SUPPLIED MATERIAL:
BEGIN

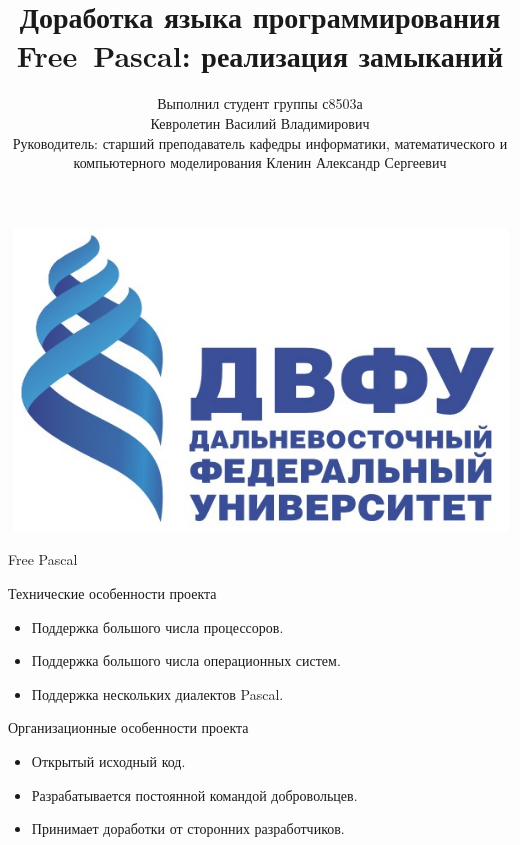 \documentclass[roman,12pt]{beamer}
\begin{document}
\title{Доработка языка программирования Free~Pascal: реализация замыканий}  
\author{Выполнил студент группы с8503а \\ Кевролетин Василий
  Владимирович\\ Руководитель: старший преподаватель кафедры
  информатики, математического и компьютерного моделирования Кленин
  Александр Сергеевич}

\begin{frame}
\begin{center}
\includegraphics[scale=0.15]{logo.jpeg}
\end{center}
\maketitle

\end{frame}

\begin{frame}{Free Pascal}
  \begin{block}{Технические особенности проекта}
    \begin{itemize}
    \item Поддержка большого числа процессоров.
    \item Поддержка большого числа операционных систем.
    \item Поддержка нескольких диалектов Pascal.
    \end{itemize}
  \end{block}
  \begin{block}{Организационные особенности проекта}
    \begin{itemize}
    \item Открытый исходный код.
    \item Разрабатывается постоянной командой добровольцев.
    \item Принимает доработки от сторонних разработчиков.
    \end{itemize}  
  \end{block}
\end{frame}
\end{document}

END

BRIEF:
This exercise asks for the data above to be given again exactly, without pictures.

WRITTEN ANSWER:
 \documentclass[roman,12pt]{beamer}
\begin{document}
\title{Доработка языка программирования Free~Pascal: реализация замыканий}  
\author{Выполнил студент группы с8503а \\ Кевролетин Василий
  Владимирович\\ Руководитель: старший преподаватель кафедры
  информатики, математического и компьютерного моделирования Кленин
  Александр Сергеевич}

\begin{frame}
\begin{center}
\includegraphics[scale=0.15]{logo.jpeg}
\end{center}
\maketitle

\end{frame}

\begin{frame}{Free Pascal}
  \begin{block}{Технические особенности проекта}
    \begin{itemize}
    \item Поддержка большого числа процессоров.
    \item Поддержка большого числа операционных систем.
    \item Поддержка нескольких диалектов Pascal.
    \end{itemize}
  \end{block}
  \begin{block}{Организационные особенности проекта}
    \begin{itemize}
    \item Открытый исходный код.
    \item Разрабатывается постоянной командой добровольцев.
    \item Принимает доработки от сторонних разработчиков.
    \end{itemize}  
  \end{block}
\end{frame}
\end{document}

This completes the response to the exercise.